## Instructions
(1) List the titles of the dated entries in the blog excerpt.
(2) Answer each question using the blog excerpt.
(a) What two items does Mr. B carry on his head?
(b) What reasons did R give for driving down?
(c) Where do the Common Mergansers at the lake fish?
(3) Reproduce the passage of the blog excerpt that opens with the words containing "Common Mergansers are" and closes with "you see them.".

## Extract provided
* * * * *
Speaking of carrying things on the head?  It is Mr. B who is doing that; he has both an air conditioner and a humidifier on his head (I cut one off in this photo - sorry).  He is clearly very strong and quite sleek.

I may be in love.

Wednesday, August 7, 2013

Daughter's Visit

Our daughter R took today off so she could drive down.  She needed to do some business locally, and she said she needed some time to be with us.  Isn't that nice?  We certainly thought so.  It does make a difference when she is here without our grandson because he does take all of our attention - or at least most of it.  And that's as it should be as she freely said, but it's nice (she also said) to be able to relax with us without keeping a "weather eye" out for incipient problems with a youngster.  We definitely know what she means!

Anyway, it was wonderful to see her; she is so happy and relaxed these days even though her work is stressful (when isn't it for our children?).  That is a real joy for us.  I commented to ME after R left that we don't realize just how difficult things are for our loved ones until the difficulty is past.  Barring a catastrophic event, more often than not hard times come on gradually, and therefore changes come on in the same way.  It's all so gradual that we don't notice.

But all is well with her at this time so we rejoiced and enjoyed her very welcome presence.

Tuesday, August 6, 2013

The Merganser Trio

Common Mergansers are ducks, and the females have a white breast, gray body, and a russet head with a crest of feathers at the back.  Their beaks and feet are a similar russet. They are quite common at the lake to which we go every year, and we've grown very fond of them.  They fish in the shallows so we see them and their young quite clearly.  That also means I've taken lots of photographs of them.  One photo in particular of three adolescents tickled me so much that I decided to paint them.


Here they are on a nearby rock.  Again, it is a work in progress, but I thought you might enjoy seeing this intermediate stage.  I worked on this piece and the Peppers today, but neither are finished so don't be surprised to see changes (in this one it will include eyes!) the next time you see them.

Monday, August 5, 2013

Starting the Peppers Painting


Today was a fantastic day; what terrific weather we're having!  The joys of living where we do . . .

This morning I had to paint.  Of course, had I been really wise, I would have painted outside and taken advantage of the fine sunlight, but you see I have this photograph of peppers . . .


They are too beautiful to pass up!  I had worked on the background for these beauties earlier because I wanted to experiment with layering the washes.  If I manage to do it correctly, the background will be a very rich color.  Of course, as it turned out, I didn't know anything about the transparency of various watercolors, so that idea is all shot to heck already!  Oh well, just remember that as usual you are going to be seeing a work in progress - which is one reason why one side of the plate's edge is shaped and the other is not (frankly, I forgot that bit) and yes, I made it more oval than round.
* * * * *
[Chart understanding data]

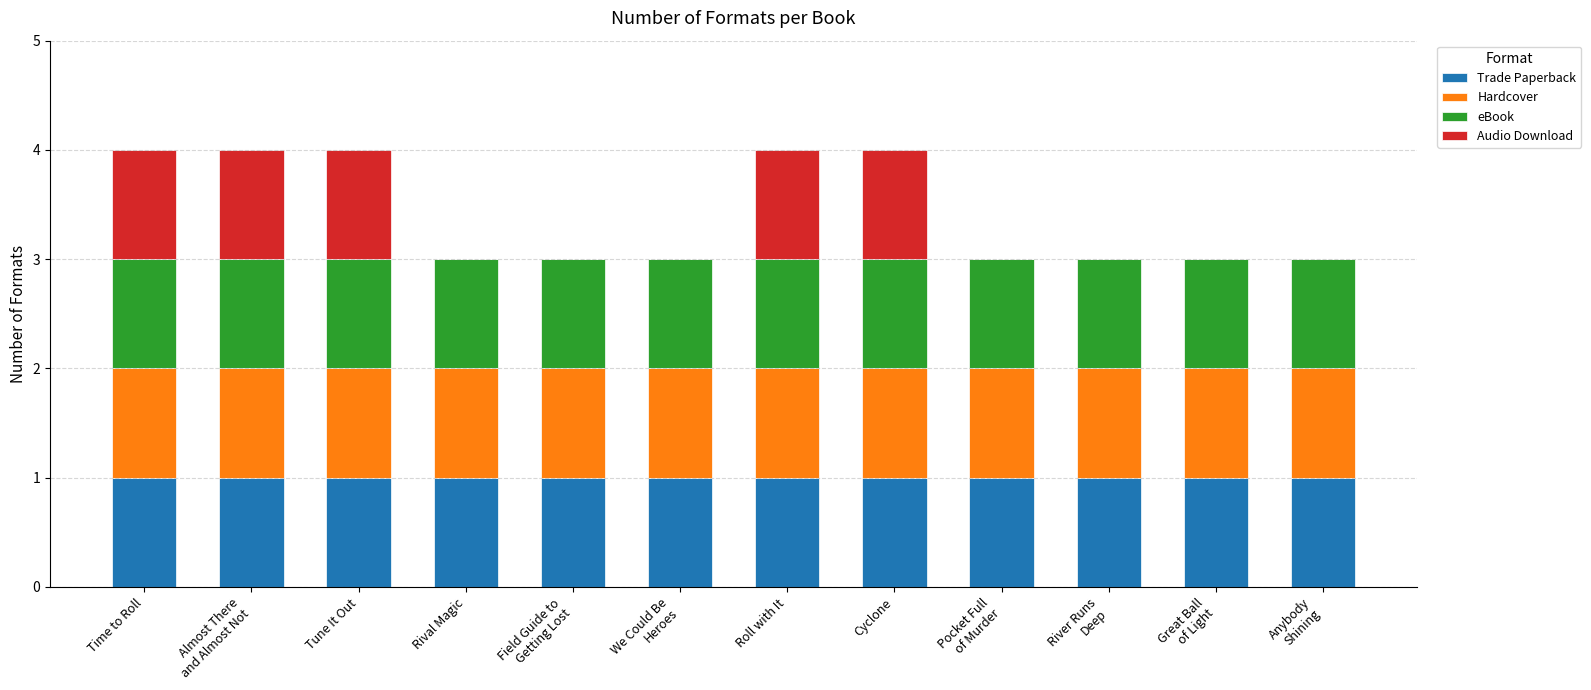

What is the total value across all series at Rival Magic?

3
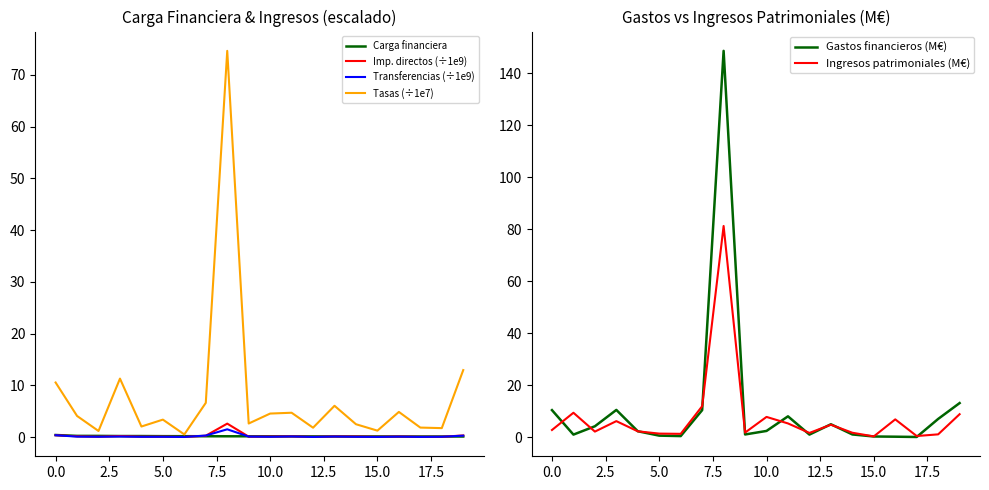

Is the value of Tasas (÷1e7) at 10.0 greater than the value of Imp. directos (÷1e9) at 5.0?

Yes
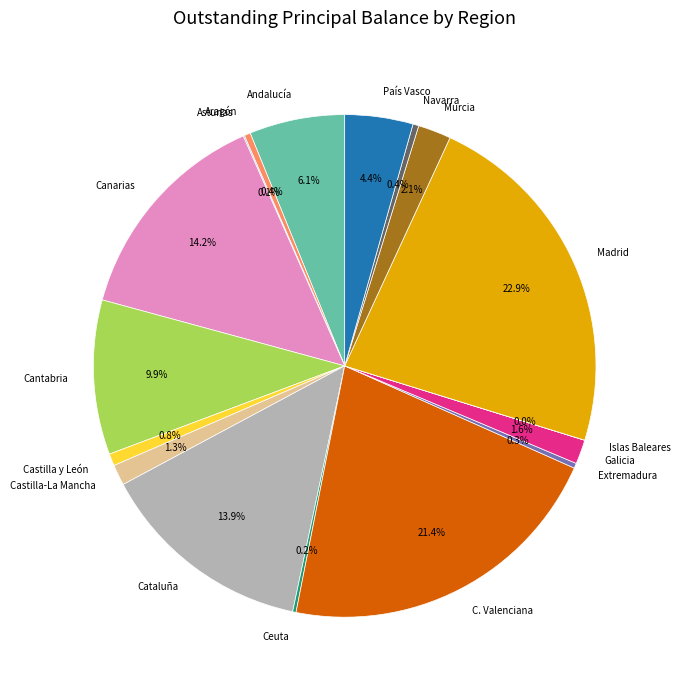

What is the ratio of the value at Andalucía to the value at Madrid?

0.3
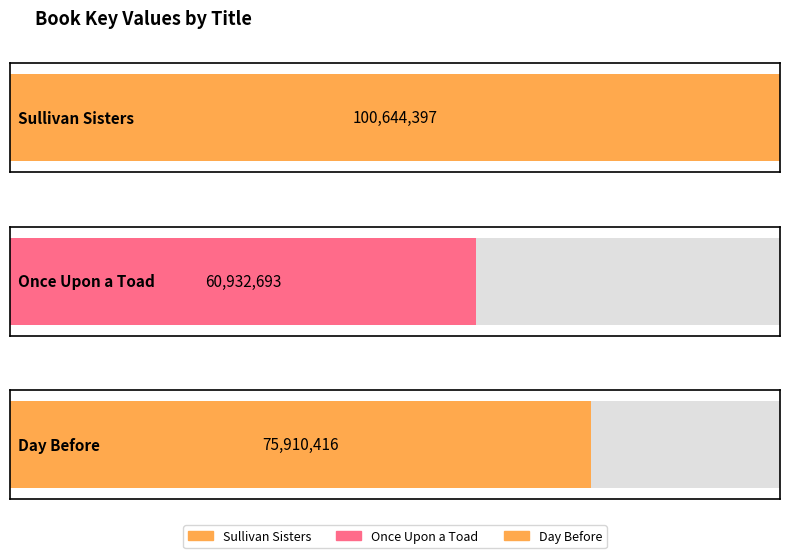

The chart shows a value of 38683913 at Once Upon a Toad. True or false?

False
* * * * *
## Solved problems
(1)
Daughter's Visit
The Merganser Trio
Starting the Peppers Painting

(2)
(a) An air conditioner and a humidifier.
(b) She needed to do some business locally, and she needed some time to be with her parents.
(c) In the shallows.

(3)
Common Mergansers are ducks, and the females have a white breast, gray body, and a russet head with a crest of feathers at the back.  Their beaks and feet are a similar russet. They are quite common at the lake to which we go every year, and we've grown very fond of them.  They fish in the shallows so we see them and their young quite clearly.  That also means I've taken lots of photographs of them.  One photo in particular of three adolescents tickled me so much that I decided to paint them.


Here they are on a nearby rock.  Again, it is a work in progress, but I thought you might enjoy seeing this intermediate stage.  I worked on this piece and the Peppers today, but neither are finished so don't be surprised to see changes (in this one it will include eyes!) the next time you see them.